Classic DJ Mullet
posted by on January 28 at 12:10 PM
Today in snowday dick-tie’s -
We have DJ Mullet.
DJ Mullet spins rock hits, rap hits, and hits that aren’t even hits. The fattest of beats are backdropped and scratched. DJ Mullet has a full on Camero Skynrd-Hawk mullet. He ain’t fakin. Just standing within this guy’s vicinity heightens your testosterone level. See – 9/19/06 Drunk of the Week.
The back of Quinn’s has a two level room for parties and private gatherings with high ceilings, indirect lighting, and a sleek sofa loft-lounge overlooking the bar. (Quinn’s serves a wild boar sloppy joe. Has anyone tried it? Stranger review.)

I wondered by the DJ table and Mullet’s tie was paisley. With headphones shouldered to one ear, he eyed me, and put on Hall and Oates “I Can’t Go for That (No Can Do)”. Then he popped, snapped his fingers, and his tie magically turned into a cock. I did the Macarena and could not help it.

Ghostbusters on the t-table AND isn't that a mullett t-shirt? Gorgeous picture, Trent. He is king.
And I don't know about the wild boar sloppy joe. Doesn't sound too good. But I don't know, I could see wild boar being zingy.
DJ Mullet is all that is good.

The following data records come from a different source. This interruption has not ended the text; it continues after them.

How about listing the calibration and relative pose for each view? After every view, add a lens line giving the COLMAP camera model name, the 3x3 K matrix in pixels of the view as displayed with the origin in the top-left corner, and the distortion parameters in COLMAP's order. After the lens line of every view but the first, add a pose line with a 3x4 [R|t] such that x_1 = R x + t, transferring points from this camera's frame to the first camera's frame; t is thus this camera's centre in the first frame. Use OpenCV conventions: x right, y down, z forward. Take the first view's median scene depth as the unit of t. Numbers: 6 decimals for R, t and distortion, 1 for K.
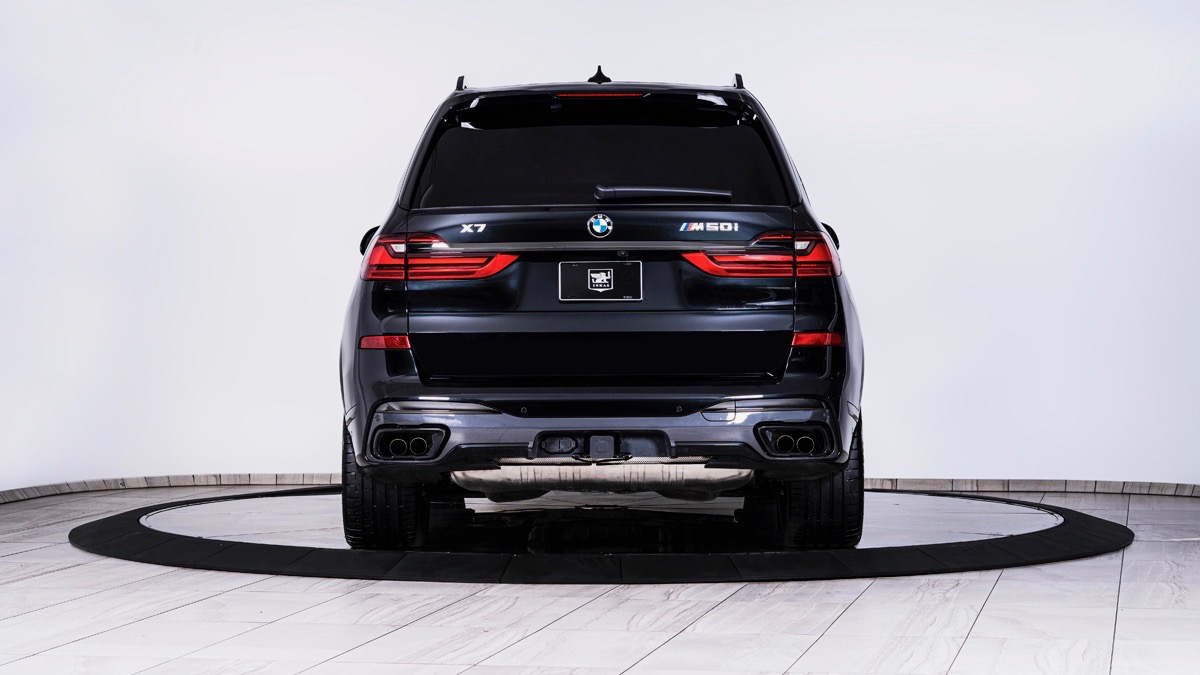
lens RADIAL K [[3855.1, 0, 600.0], [0, 3855.1, 337.5], [0, 0, 1]] dist [-0.050916, 0.235710]
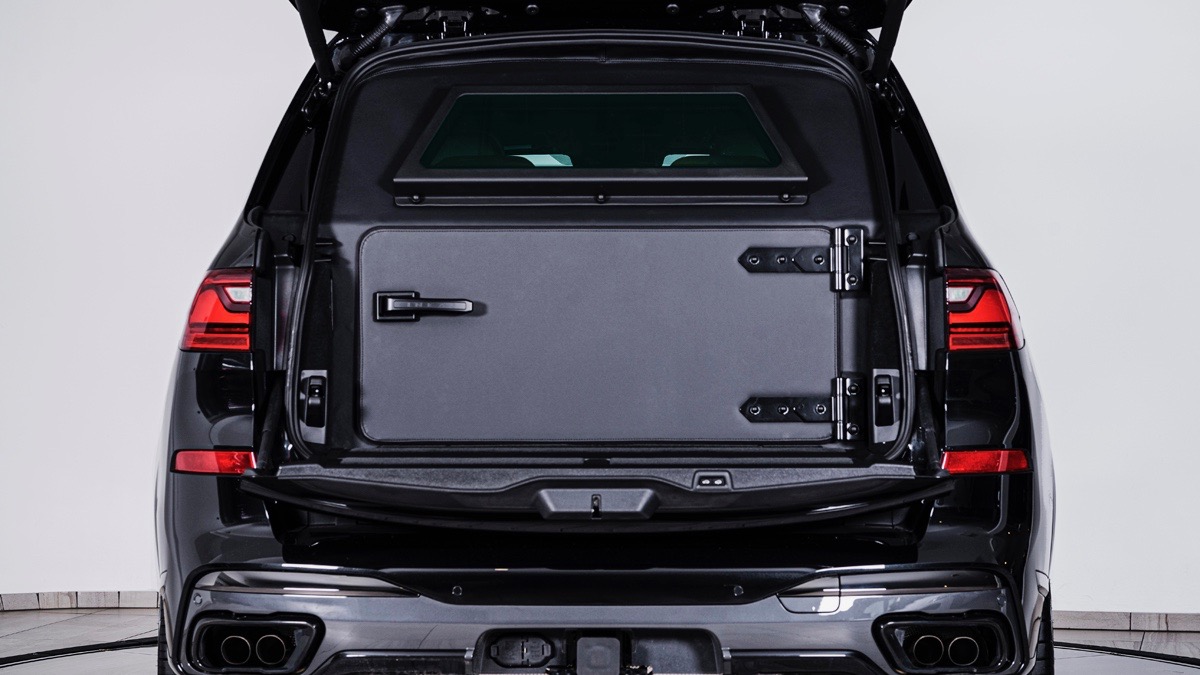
lens RADIAL K [[3855.1, 0, 600.0], [0, 3855.1, 337.5], [0, 0, 1]] dist [-0.050916, 0.235710]
pose [[0.999942, 0.006051, -0.008876, 0.005291], [-0.006060, 0.999981, -0.000971, -0.016828], [0.008870, 0.001025, 0.999960, 0.441068]]
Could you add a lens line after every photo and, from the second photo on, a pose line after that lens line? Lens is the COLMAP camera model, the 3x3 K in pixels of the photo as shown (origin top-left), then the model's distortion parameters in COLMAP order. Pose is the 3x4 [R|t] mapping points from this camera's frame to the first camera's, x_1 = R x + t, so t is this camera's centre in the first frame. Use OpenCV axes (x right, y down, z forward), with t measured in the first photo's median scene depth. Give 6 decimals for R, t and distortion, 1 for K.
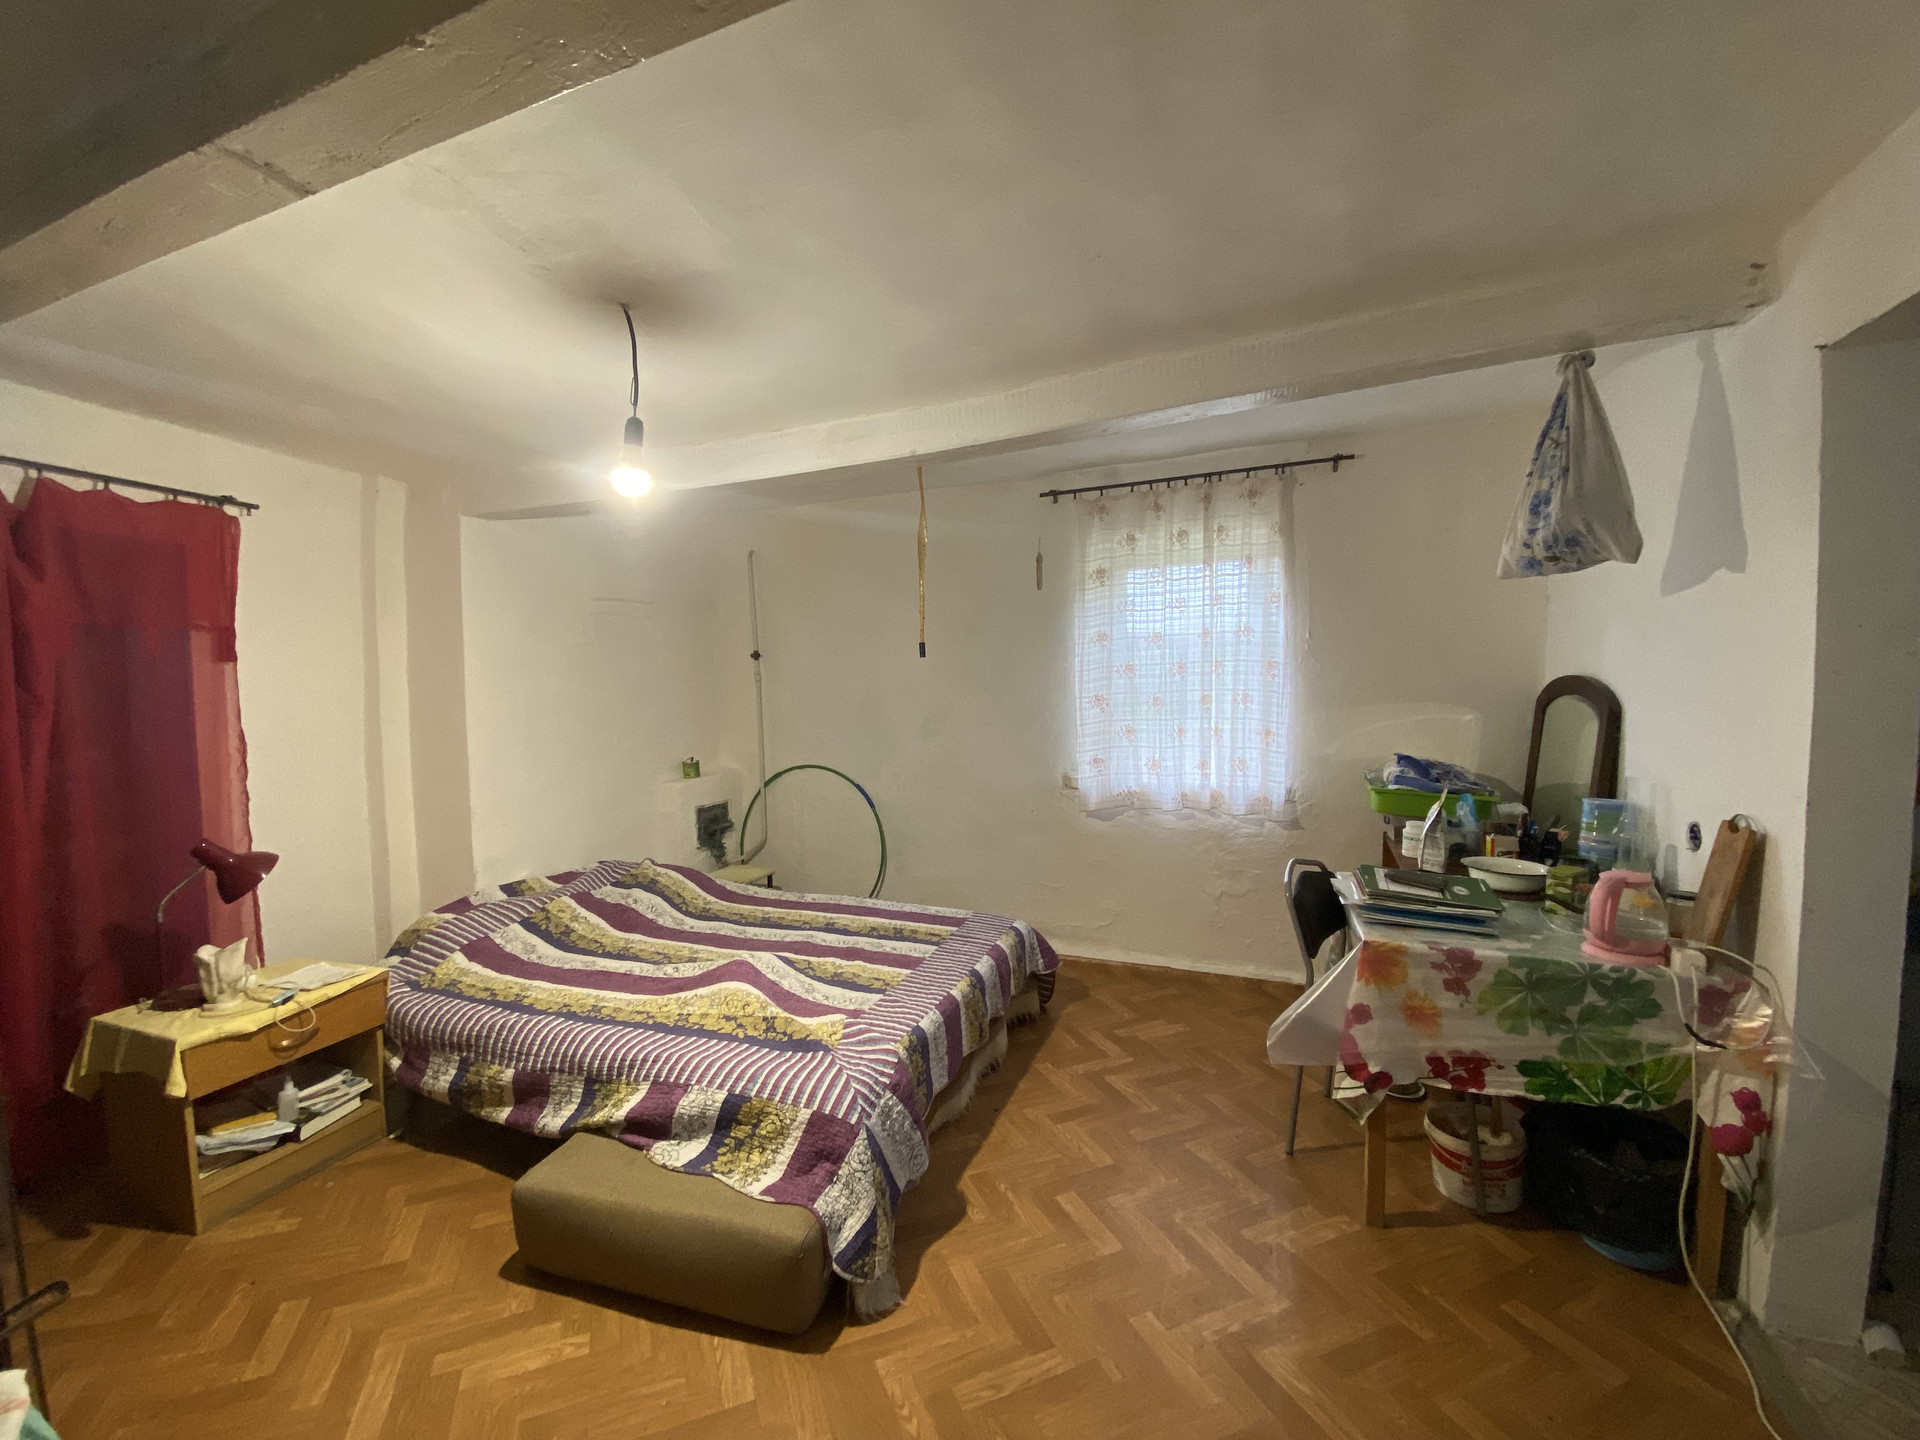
lens RADIAL K [[765.6, 0, 960.4], [0, 765.6, 741.2], [0, 0, 1]] dist [0.030515, -0.019412]
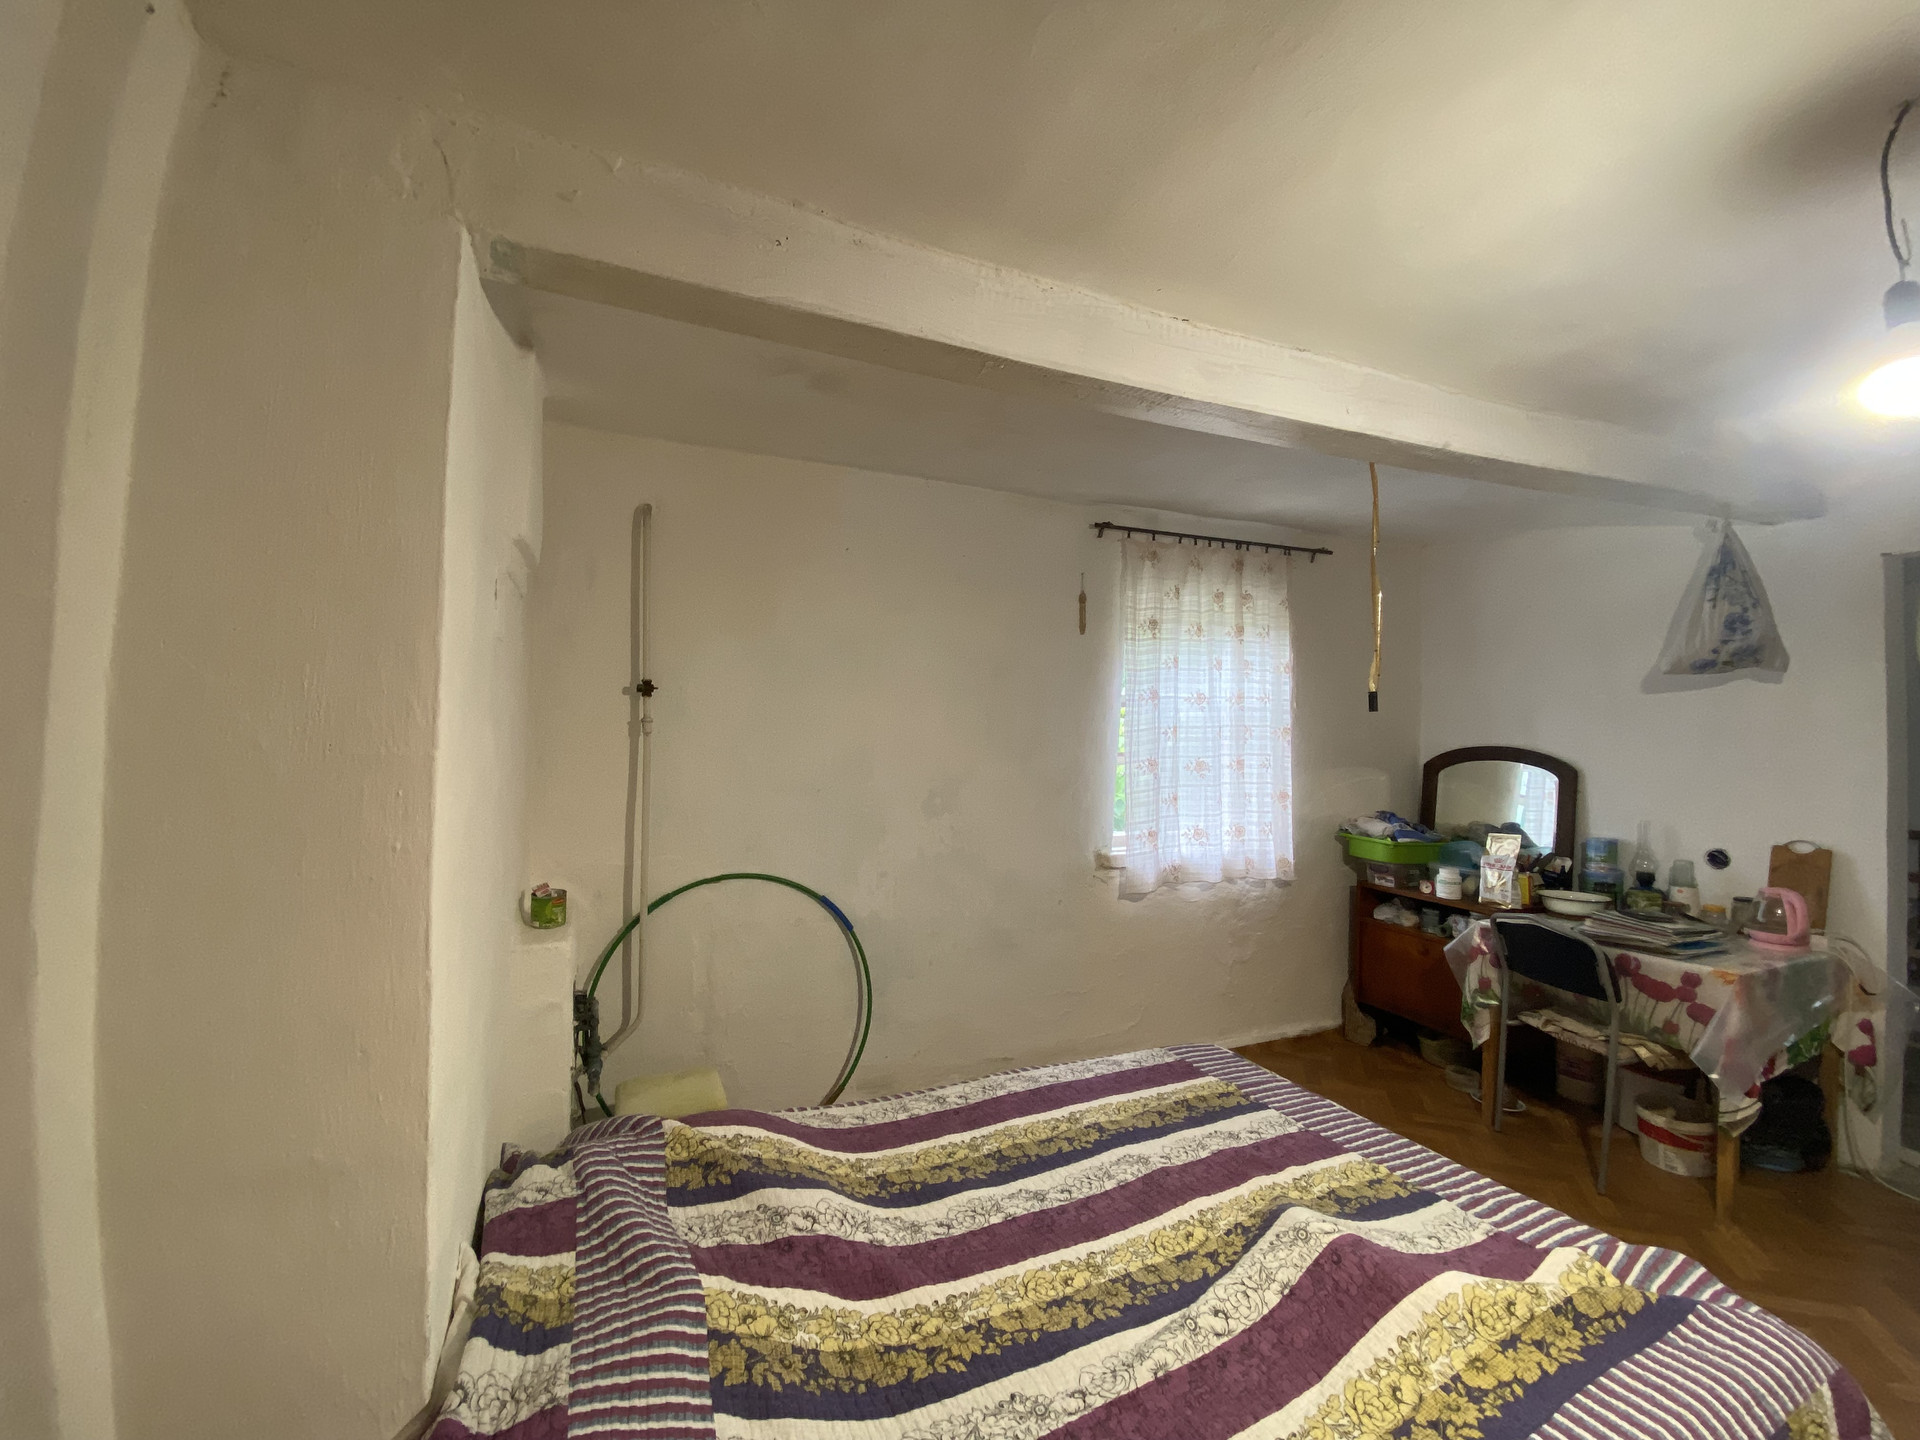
lens RADIAL K [[783.3, 0, 948.6], [0, 783.3, 722.4], [0, 0, 1]] dist [0.025095, -0.022054]
pose [[0.705050, 0.030791, 0.708489, -0.677882], [0.036762, 0.996127, -0.079875, -0.041918], [-0.708204, 0.082361, 0.701187, 0.570892]]
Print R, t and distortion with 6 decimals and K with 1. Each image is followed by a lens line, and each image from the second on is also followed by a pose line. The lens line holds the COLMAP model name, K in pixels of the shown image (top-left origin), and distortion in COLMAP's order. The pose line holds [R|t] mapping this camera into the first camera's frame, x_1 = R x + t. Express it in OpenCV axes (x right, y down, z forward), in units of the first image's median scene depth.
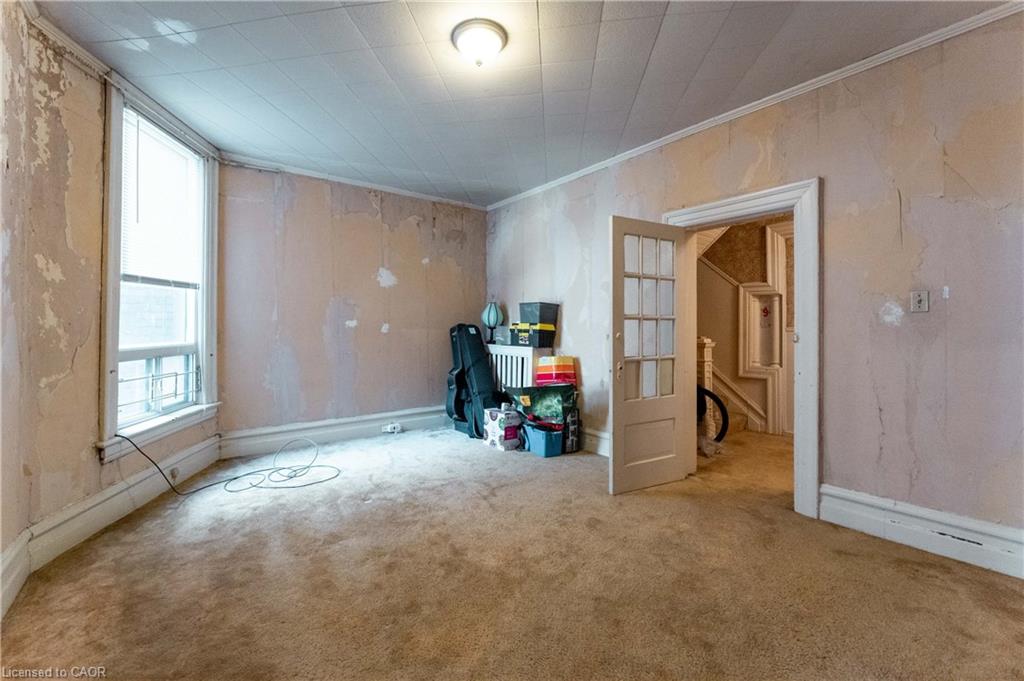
lens RADIAL K [[414.8, 0, 476.3], [0, 414.8, 327.0], [0, 0, 1]] dist [-0.005311, -0.000604]
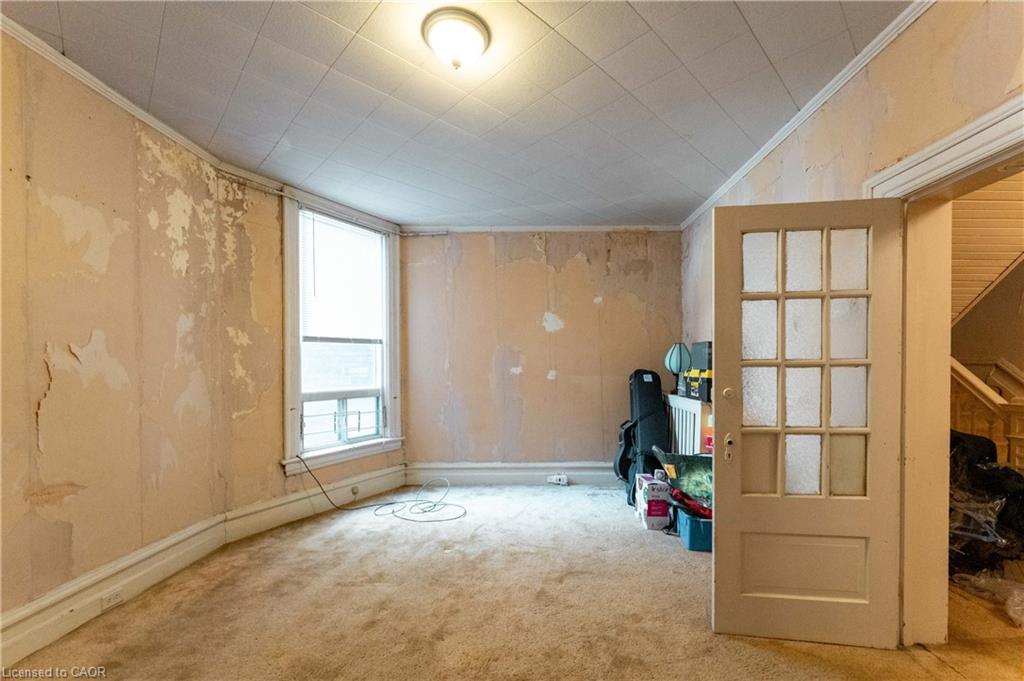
lens RADIAL K [[414.8, 0, 523.2], [0, 414.8, 377.1], [0, 0, 1]] dist [-0.005311, -0.000604]
pose [[0.817545, 0.006442, -0.575828, 0.364185], [0.005049, 0.999819, 0.018354, -0.012997], [0.575842, -0.017913, 0.817364, 0.231573]]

He is front page every page. Don't fear the mullet. Fear the wild boar sloppy joe. Let it snow let it snow let it snow.
Another beautiful scene. Trent, I'm going to follow you around w a video camera. The true mullet is a rare find. There are faux-mullets aplenty. DJ Mullet is true Mullet.
All I can say is 'rich.'
How about fear the Taco Del Mar? "No can do."
The real mullet vs. the faux mullet is interesting. When I think of a real mullet, I think of someone who is oblivious to the fact that they have a mullet. They have a mullet because they are a redneck badass who dabbles with meth. They don't necessarily know their hair style is funny. They are wild animal in the wild.
DJ Mullet is no doubt for real. And he is a badass. But he knows he has a mullet. He has a mullet on purpose, which makes it even better. He is wild animal at a club in Seattle.
if you want to see some amazing mullets, watch the documentary 'the freshest kids' about 80's b-boys. i'm not sure why every b-boy lives in poverty to this day and every latino ex-b-boy has a magnificent mullet. there are a lot of things i don't understand about new york city.
reasons to not view this documentary: it's not insightful at all and qd3 produced it.
Mullet drives a tangerine lino with bullet holes. he knows wings. he knows bbq, for serious. the guy is THAT GUY.
You mean my rat tail doesn't count? I've been working on this thing for 3 weeks...
Per DJ Mullet, his brand of mullet is called a Feathered Wasterfall.
The man is a true salt of the earth.
I want to be in the DJ El Hair Ranchero fan club! Um, he had one of the best Drunk of the Week quotes maybe ever?